Interesting Facts about the NAAP
- The NAACP was organized in 1909.
- The founding city was New York.
- The NAACP is an interracial organization that works to advance the lot of blacks through legislation and litigation powers.
- Walter White was the first President
- Mary White Ovington, Ida B. Wells and Mary Church Terrell were the leading women of the NAACP.
- W.E.B. Du Bois was one of the organizers of the NAACP.
- The founding principle of the NAACP was the attainment of Civil Rights for black people.
- W.E.B. Du Bois was the first editor of the Crisis Magazine, which was a voice for the people.
- Roy Wilkins was the second editor of the Crisis Magazine and became The Executive Secretary of the NAACP in 1955 succeeding Walter White. He left the organization in 1977.
- Thurgood Marshall, an attorney for the NAACP, won the landmark case, Brown vs. The Board of Education in 1954.
- Thurgood Marshall, who was the leading attorney for the NAACP, was appointed to the Supreme Court.
- The NAACP played a major role in the planning of the historic March on Washington in 1963.
- The NAACP was at the forefront initiating litigation in matters of school desegregation in Alabama, Arkansas and other southern states in the 1950's.
- The NAACP organized, directed, and supported Voter Registration Protest Marches where voting rights were denied to blacks.
- The NAACP had a pivotal role in pressing for the passing of the Civil Rights Act in 1964.
- Medgar Evers, NAACP Field Representative for the state of Mississippi, was killed in Jackson, Mississippi in 1963.
- Attorney Constance Baker Motley, a legal assistant of the NAACP, handled the James Meredith case against the University of Mississippi.
- The NAACP's Nation Office is located in Baltimore, Maryland.
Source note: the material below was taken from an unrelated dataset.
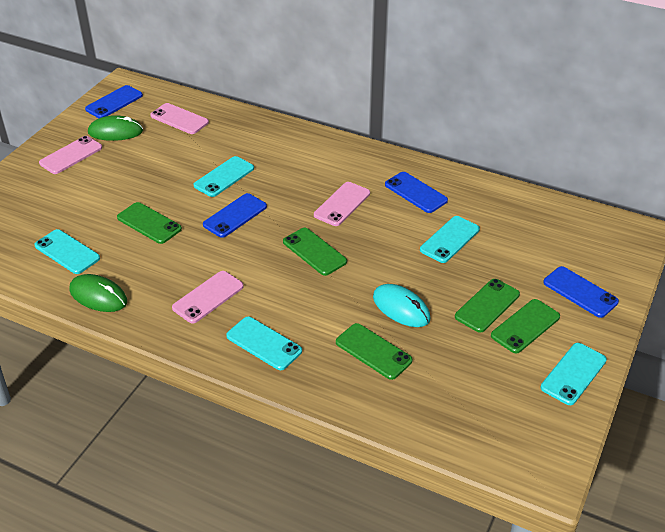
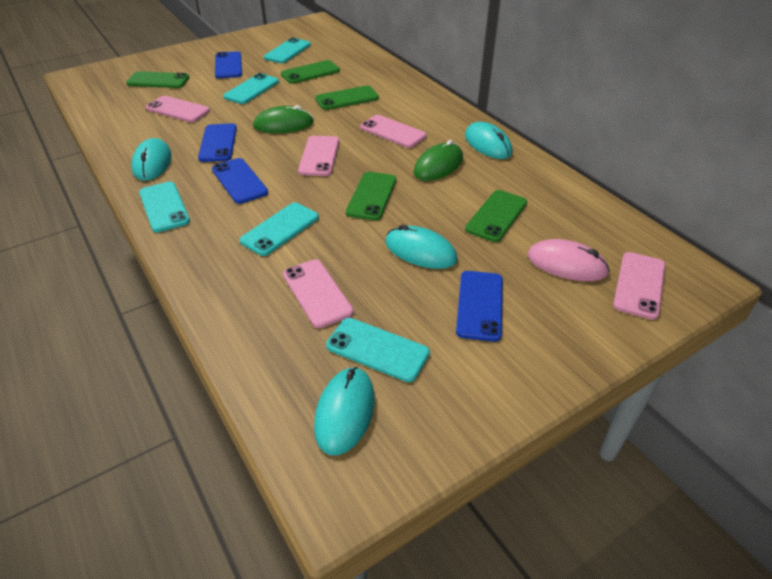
pink mouse: none = 0 -> [528,239,610,281] = 1
pink phone: [39,136,102,174] [150,103,209,134] [172,271,244,323] [314,182,370,226] = 4 -> [146,96,210,122] [283,259,354,328] [298,136,339,176] [360,115,426,148] [613,252,665,320] = 5
turquoise mouse: [373,284,430,327] = 1 -> [132,138,172,181] [314,367,375,455] [385,224,458,269] [465,122,512,159] = 4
- Attorney Cornell Williams Brooks is the newly elected president of the NAACP.
- Attorney Cornell Williams Brooks is the 19th president of the organization.
- The Spingarn Award is the highest NAACP honor given to an individual for outstanding achievement.
- The NAACP has a long and profound history of providing legal representation to the underprivileged, the deprived, the denied, and the disfranchised.
- The NAACP works tirelessly to ensure that people are treated equally and fairly in the American Justice System.